Он повернулся и ушел. Дверь за ним и стражниками закрылась. И мы с Алфриком снова остались вдвоем в кромешной тьме.
Как только шаги Гилеандоса в коридоре стихли, я услышал: Алфрик снова идет ко мне. Я пополз от него на середину темницы.
– С крысой все ясно, – сказал брат. – А что ты болтал о костре?
Я ничего не ответил.
Когда я слышал шаги Алфрика, я начинал снова ползти; когда брат останавливался, замирал и я.
Мне казалось, эта игра в кошки-мышки тянется уже целую вечность…
Наконец, за дверью послышались шаги, заскрежетал ключ в замке и в нашу темницу хлынул свет. Я огляделся: мы с Алфриком сидели почти вплотную друг к другу – спиной к спине.
Брат протянул было руку, чтобы схватить меня, но отец уже стоял над нами. В левой руке он держал факел, а правой крепко схватил Алфрика за воротник рубашки. Я и представить не мог, что мой старый отец так быстро бегает!
Около двери стояли два дюжих стражника и, глядя на нас с братом, ухмылялись.

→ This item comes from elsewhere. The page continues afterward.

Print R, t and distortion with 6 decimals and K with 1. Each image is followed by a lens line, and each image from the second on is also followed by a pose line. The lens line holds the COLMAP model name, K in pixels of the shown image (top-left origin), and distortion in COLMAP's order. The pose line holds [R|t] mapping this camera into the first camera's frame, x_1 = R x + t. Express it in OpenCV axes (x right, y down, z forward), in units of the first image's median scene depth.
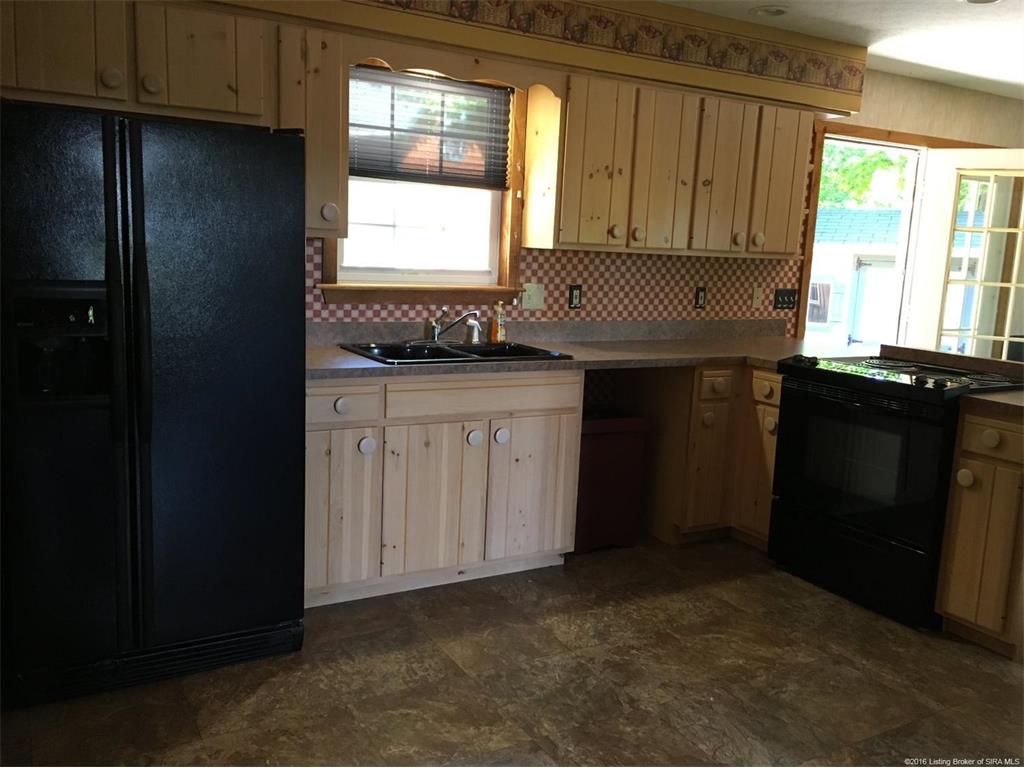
lens RADIAL K [[879.1, 0, 513.6], [0, 879.1, 383.9], [0, 0, 1]] dist [0.057035, -0.044614]
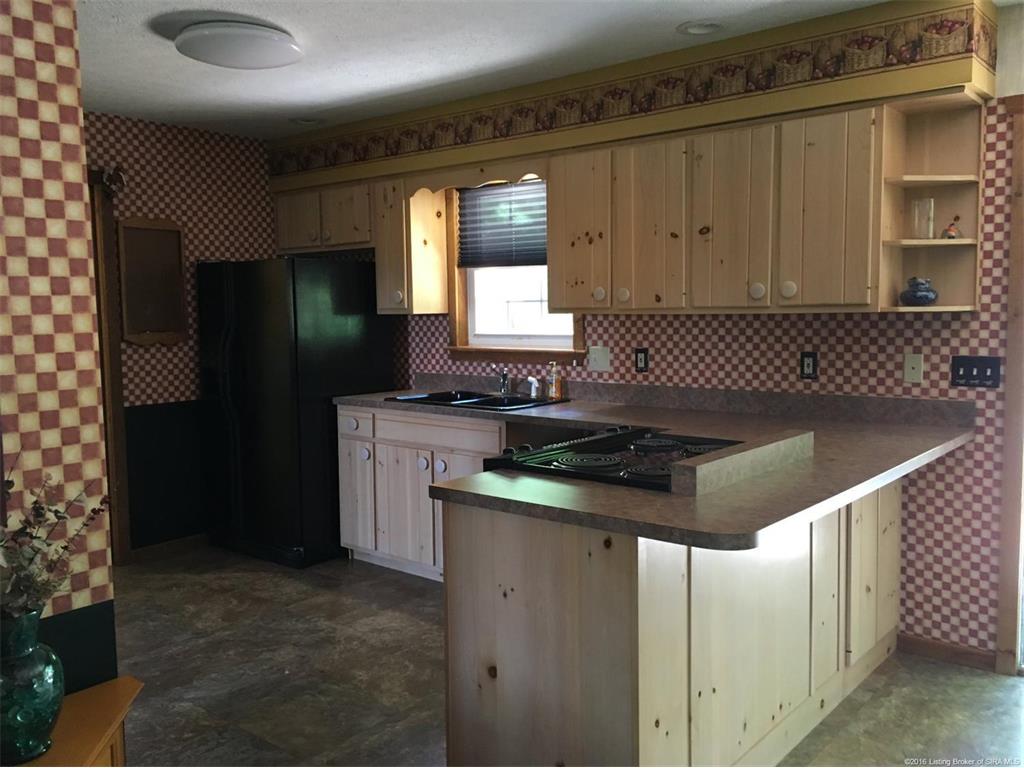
lens RADIAL K [[879.1, 0, 535.5], [0, 879.1, 386.7], [0, 0, 1]] dist [0.057035, -0.044614]
pose [[0.345707, 0.030795, -0.937837, 0.975951], [-0.124936, 0.992073, -0.013478, -0.041711], [0.929988, 0.121829, 0.346814, 0.558392]]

Отец кивнул им, и они стали прикреплять к стене камеры ножные кандалы. Я увидел: в руках у них только две цепи.
– Гилеандос! – позвал отец, и в камеру вошел наш учитель.
Отец крепко держал Алфрика, а Гилеандос склонился надо мной и назидательно изрек:
– Ты, Гален, еще мал и не научился искусству лжи. А посему – не лги взрослым. Я ведь отлично понял, что ты хотел сказать на самом деле, мой мальчик.
«Значит, я еще не научился правдиво врать?! Это не очень-то приятный мне комплимент…»
А Гилеандос продолжал:
– Крыса – это Алфрик. В переносном смысле, конечно. Ведь ты не ударялся головой о стену. Тебя избил твой брат. Верно, Гален?
– Да.
– Но почему ты боялся сказать правду? Ты боишься своего брата?… А тот пожар, шесть месяцев назад? Это ведь тоже не твоих рук дело? Я прав?
– Наверное…
– Так, так, мой мальчик. Ты не хочешь признаться, что брат постоянно обижает тебя и бьет… Но разве не было бы лучше для тебя самого, если бы ты с самого начала рассказал нам всю правду?!
– Да, наверное…
Стражники надели на ноги Алфрика кандалы – тот бессильно только брызгал слюной. Отец с гневом и презрением смотрел на своего старшего сына; факелом он размахивал, словно мечом.